Why C-Suite is (and/or should be) Interested in "Needed Profits"?

Two of the most important reasons for an evaluation of “needed profits” by the C-Suite are (1) knowing the lender’s mindset and (2) framing an appropriate sense of urgency for the C-Suite. 

#1. Why do C-Suites wait for lenders to blow the whistle before the C-Suite will take, for example, the consolidation of delivery routes seriously? An evaluation of needed profits by the C-Suite is the best forecast of its lender’s mindset over time. It is only a matter of time before the solid company burns up its solvency and/or liquidity if profit deficits are chronic. The lender’s grip will grow as solvency and liquidity diminish. If the C-Suite is willing to act then – when the lender’s grip has grown in strength – then it is also in the C-Suite’s interest to act much earlier before the lender’s grip has strengthened. It is difficult to understand the seeming desire of some C-Suites to resist change until the lender’s grip is potentially fatal for the C-Suite, most particularly the CEO.

Important: The C-Suite should not delude itself into thinking that its lender is OK with the C-Suite generating a third of needed profits just because the lender is not blowing the whistle.
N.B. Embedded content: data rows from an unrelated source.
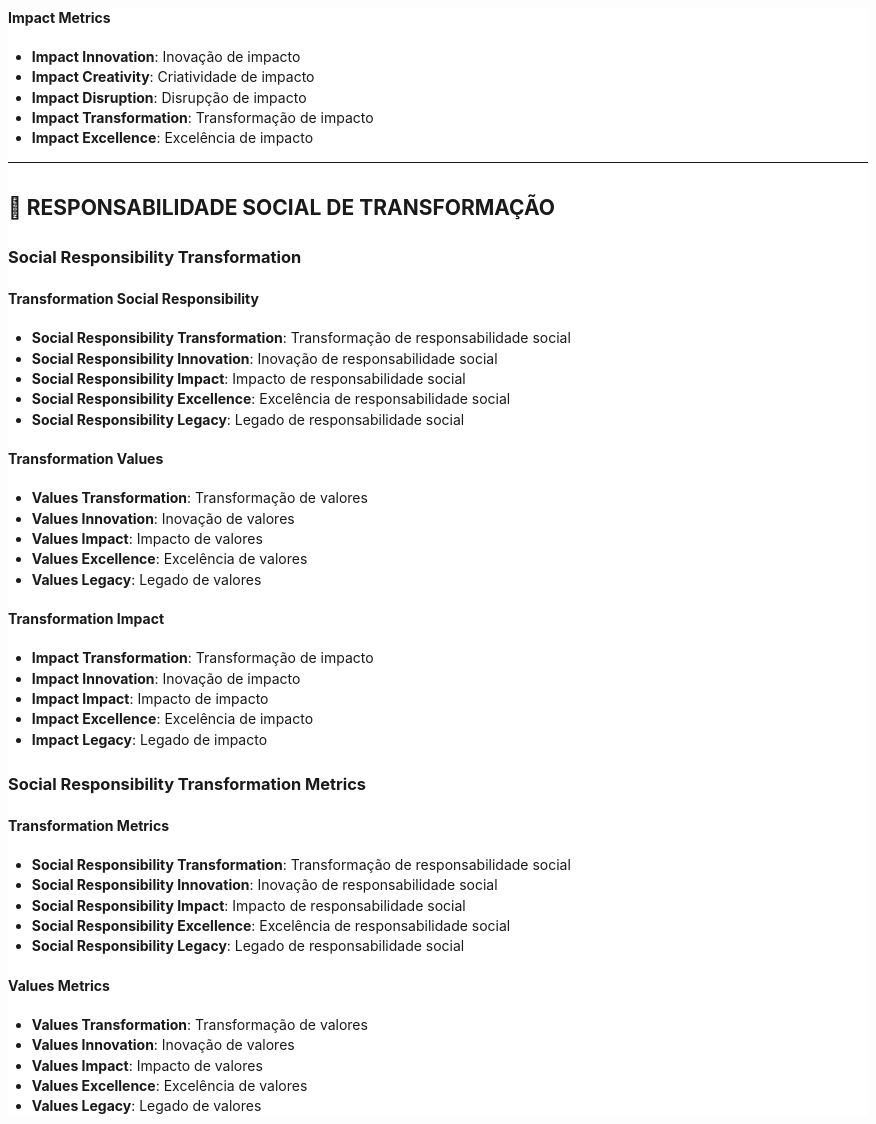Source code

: #### **Impact Metrics**
- **Impact Innovation**: Inovação de impacto
- **Impact Creativity**: Criatividade de impacto
- **Impact Disruption**: Disrupção de impacto
- **Impact Transformation**: Transformação de impacto
- **Impact Excellence**: Excelência de impacto

---

## 🎯 RESPONSABILIDADE SOCIAL DE TRANSFORMAÇÃO

### **Social Responsibility Transformation**

#### **Transformation Social Responsibility**
- **Social Responsibility Transformation**: Transformação de responsabilidade social
- **Social Responsibility Innovation**: Inovação de responsabilidade social
- **Social Responsibility Impact**: Impacto de responsabilidade social
- **Social Responsibility Excellence**: Excelência de responsabilidade social
- **Social Responsibility Legacy**: Legado de responsabilidade social

#### **Transformation Values**
- **Values Transformation**: Transformação de valores
- **Values Innovation**: Inovação de valores
- **Values Impact**: Impacto de valores
- **Values Excellence**: Excelência de valores
- **Values Legacy**: Legado de valores

#### **Transformation Impact**
- **Impact Transformation**: Transformação de impacto
- **Impact Innovation**: Inovação de impacto
- **Impact Impact**: Impacto de impacto
- **Impact Excellence**: Excelência de impacto
- **Impact Legacy**: Legado de impacto

### **Social Responsibility Transformation Metrics**

#### **Transformation Metrics**
- **Social Responsibility Transformation**: Transformação de responsabilidade social
- **Social Responsibility Innovation**: Inovação de responsabilidade social
- **Social Responsibility Impact**: Impacto de responsabilidade social
- **Social Responsibility Excellence**: Excelência de responsabilidade social
- **Social Responsibility Legacy**: Legado de responsabilidade social

#### **Values Metrics**
- **Values Transformation**: Transformação de valores
- **Values Innovation**: Inovação de valores
- **Values Impact**: Impacto de valores
- **Values Excellence**: Excelência de valores
- **Values Legacy**: Legado de valores

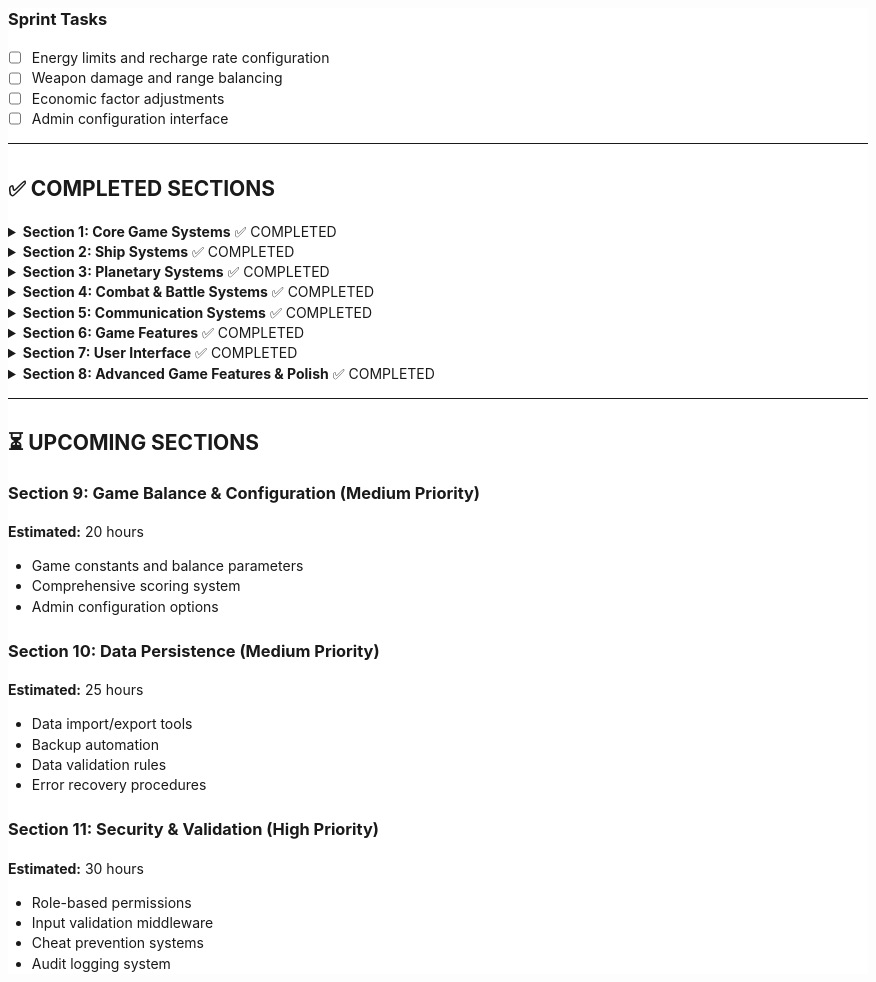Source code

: ### Sprint Tasks
- [ ] Energy limits and recharge rate configuration
- [ ] Weapon damage and range balancing
- [ ] Economic factor adjustments
- [ ] Admin configuration interface

---

## ✅ COMPLETED SECTIONS

<details><summary><strong>Section 1: Core Game Systems</strong> ✅ COMPLETED</summary></details>

<details><summary><strong>Section 2: Ship Systems</strong> ✅ COMPLETED</summary></details>

<details><summary><strong>Section 3: Planetary Systems</strong> ✅ COMPLETED</summary></details>

<details><summary><strong>Section 4: Combat & Battle Systems</strong> ✅ COMPLETED</summary></details>

<details><summary><strong>Section 5: Communication Systems</strong> ✅ COMPLETED</summary></details>

<details><summary><strong>Section 6: Game Features</strong> ✅ COMPLETED</summary></details>

<details><summary><strong>Section 7: User Interface</strong> ✅ COMPLETED</summary></details>

<details><summary><strong>Section 8: Advanced Game Features & Polish</strong> ✅ COMPLETED</summary></details>

---

## ⏳ UPCOMING SECTIONS

### Section 9: Game Balance & Configuration (Medium Priority)
**Estimated:** 20 hours
- Game constants and balance parameters
- Comprehensive scoring system
- Admin configuration options

### Section 10: Data Persistence (Medium Priority)
**Estimated:** 25 hours
- Data import/export tools
- Backup automation
- Data validation rules
- Error recovery procedures

### Section 11: Security & Validation (High Priority)
**Estimated:** 30 hours
- Role-based permissions
- Input validation middleware
- Cheat prevention systems
- Audit logging system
A little bit of profit could stave off the development of an aggressive lender attitude toward the C-Suite. The C-Suite should still see evidence of discomfort in lender correspondence to C-Suite (importantly, including correspondence addressed to the board of directors), but the lender’s aggressiveness may be passive until small profits turn into losses. The point, again, is that the C-Suite must avoid deluding itself. 
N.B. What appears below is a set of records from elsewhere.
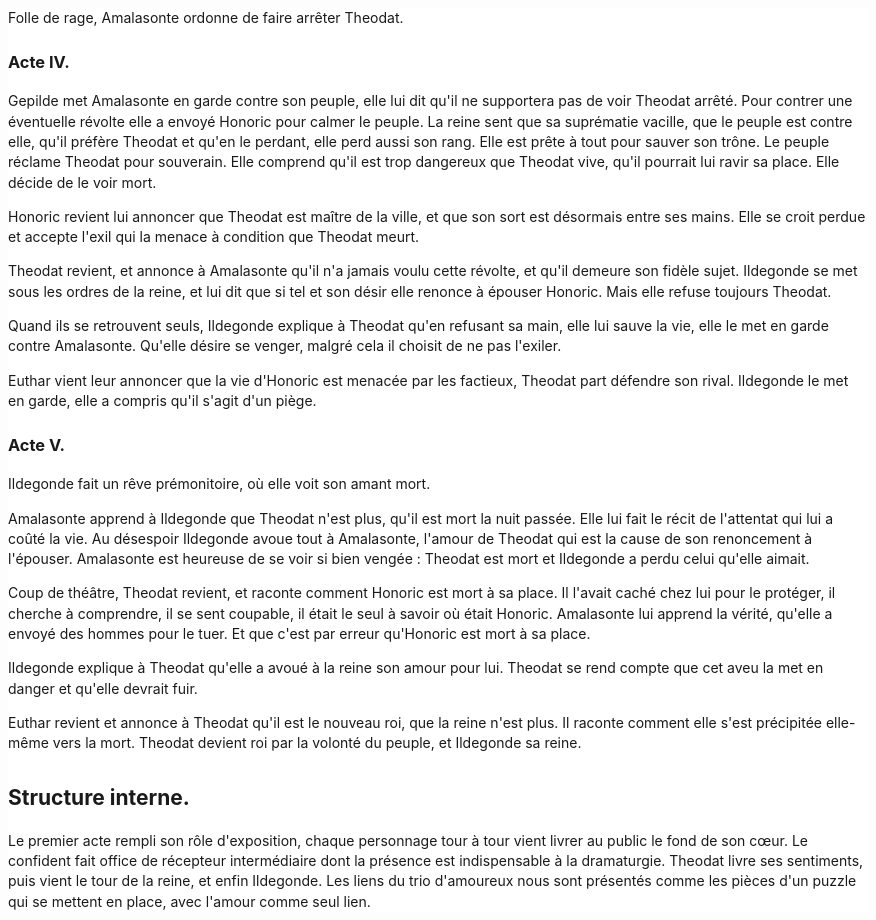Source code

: Folle de rage, Amalasonte ordonne de faire arrêter Theodat.


### Acte IV.

Gepilde met Amalasonte en garde contre son peuple, elle lui dit qu'il ne supportera pas de voir Theodat arrêté. Pour contrer une éventuelle révolte elle a envoyé Honoric pour calmer le peuple. La reine sent que sa suprématie vacille, que le peuple est contre elle, qu'il préfère Theodat et qu'en le perdant, elle perd aussi son rang. Elle est prête à tout pour sauver son trône. Le peuple réclame Theodat pour souverain. Elle comprend qu'il est trop dangereux que Theodat vive, qu'il pourrait lui ravir sa place. Elle décide de le voir mort.

Honoric revient lui annoncer que Theodat est maître de la ville, et que son sort est désormais entre ses mains. Elle se croit perdue et accepte l'exil qui la menace à condition que Theodat meurt.

Theodat revient, et annonce à Amalasonte qu'il n'a jamais voulu cette révolte, et qu'il demeure son fidèle sujet. Ildegonde se met sous les ordres de la reine, et lui dit que si tel et son désir elle renonce à épouser Honoric. Mais elle refuse toujours Theodat.

Quand ils se retrouvent seuls, Ildegonde explique à Theodat qu'en refusant sa main, elle lui sauve la vie, elle le met en garde contre Amalasonte. Qu'elle désire se venger, malgré cela il choisit de ne pas l'exiler.

Euthar vient leur annoncer que la vie d'Honoric est menacée par les factieux, Theodat part défendre son rival. Ildegonde le met en garde, elle a compris qu'il s'agit d'un piège.


### Acte V.

Ildegonde fait un rêve prémonitoire, où elle voit son amant mort.

Amalasonte apprend à Ildegonde que Theodat n'est plus, qu'il est mort la nuit passée. Elle lui fait le récit de l'attentat qui lui a coûté la vie. Au désespoir Ildegonde avoue tout à Amalasonte, l'amour de Theodat qui est la cause de son renoncement à l'épouser. Amalasonte est heureuse de se voir si bien vengée : Theodat est mort et Ildegonde a perdu celui qu'elle aimait.

Coup de théâtre, Theodat revient, et raconte comment Honoric est mort à sa place. Il l'avait caché chez lui pour le protéger, il cherche à comprendre, il se sent coupable, il était le seul à savoir où était Honoric. Amalasonte lui apprend la vérité, qu'elle a envoyé des hommes pour le tuer. Et que c'est par erreur qu'Honoric est mort à sa place.

Ildegonde explique à Theodat qu'elle a avoué à la reine son amour pour lui. Theodat se rend compte que cet aveu la met en danger et qu'elle devrait fuir.

Euthar revient et annonce à Theodat qu'il est le nouveau roi, que la reine n'est plus. Il raconte comment elle s'est précipitée elle-même vers la mort. Theodat devient roi par la volonté du peuple, et Ildegonde sa reine.


## Structure interne.

Le premier acte rempli son rôle d'exposition, chaque personnage tour à tour vient livrer au public le fond de son cœur. Le confident fait office de récepteur intermédiaire dont la présence est indispensable à la dramaturgie. Theodat livre ses sentiments, puis vient le tour de la reine, et enfin Ildegonde. Les liens du trio d'amoureux nous sont présentés comme les pièces d'un puzzle qui se mettent en place, avec l'amour comme seul lien.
#2. How do C-Suites come to work each day without a thorough appreciation of the organization’s “needed profits”? Another benefit of regularly evaluating “needed profits” is to help frame the sense of urgency the C-Suite should have toward the company’s business model. A high service focus at the expense of economies of scale may not be sustainable. A business model requiring twice the number of delivery units, for example, compared to industry benchmarks cannot generate needed profits to sustain the business. If the C-Suite is not serious about bridging the distance between the profits it has and the profits it needs, the worry then falls directly on the shoulders of the Board of Directors.